Chekrode suggested that increased efforts to share data among researchers and the storage of additional data by large healthcare providers could help improve the reliability and accuracy of AI-driven algorithms. are doing.

“Although this study deals with a clinical trial in schizophrenia, it raises difficult questions about broader personalized medicine and its application to cardiovascular disease and cancer,” said Associate Professor of Psychiatry at Yale University and research co-author. Author Philip Corlett said:

The study’s other Yale authors are Hieronymus Rojo. Laritsa Georgieva, senior research fellow at Yale School of Public Health; and Harlan M. Krumholtz, Harold H. Hines Jr. Professor of Medicine (cardiology) at Yale University.

About this AI/personalized medicine research news

author: Beth Connolly
sauce: yale university
contact: Beth Connolly – Yale University
image: Image credited to Neuroscience News

Original research: Closed access.
Fantastic generalizability of clinical prediction modelsWritten by Adam Chekroed et al. science


abstract

Fantastic generalizability of clinical prediction models

Statistical models are widely expected to improve healthcare decision-making. Because of the cost and scarcity of medical outcomes data, this expectation is typically based on researchers observing model success in one or two datasets or clinical situations.

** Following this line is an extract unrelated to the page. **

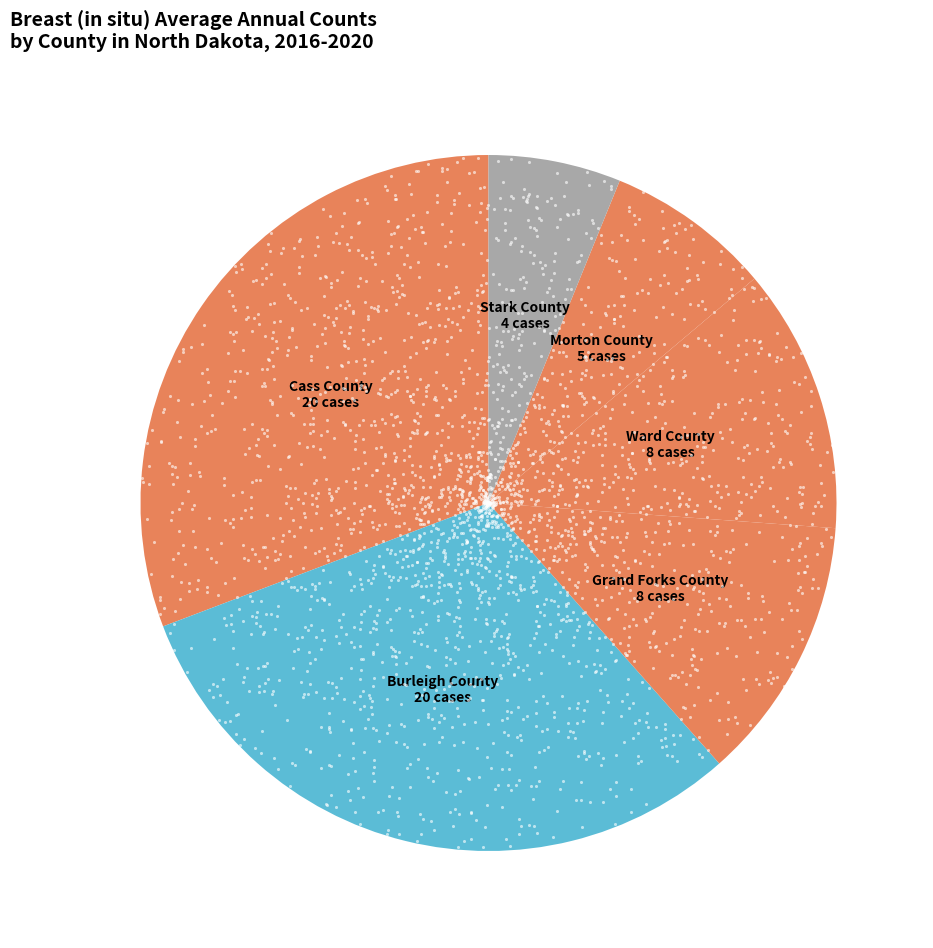

How many slices are in this pie chart?

6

We put this optimism under scrutiny by investigating how well machine learning models performed in several independent clinical trials of antipsychotic drugs for schizophrenia.

The model predicted patient outcomes with high accuracy within the study in which it was developed, but yielded results comparable to chance when applied outside the sample. Pooling data across trials to predict the outcome of excluded trials did not improve prediction.

These results suggest that models predicting treatment outcome in schizophrenia are highly context-dependent and may have limited generalizability.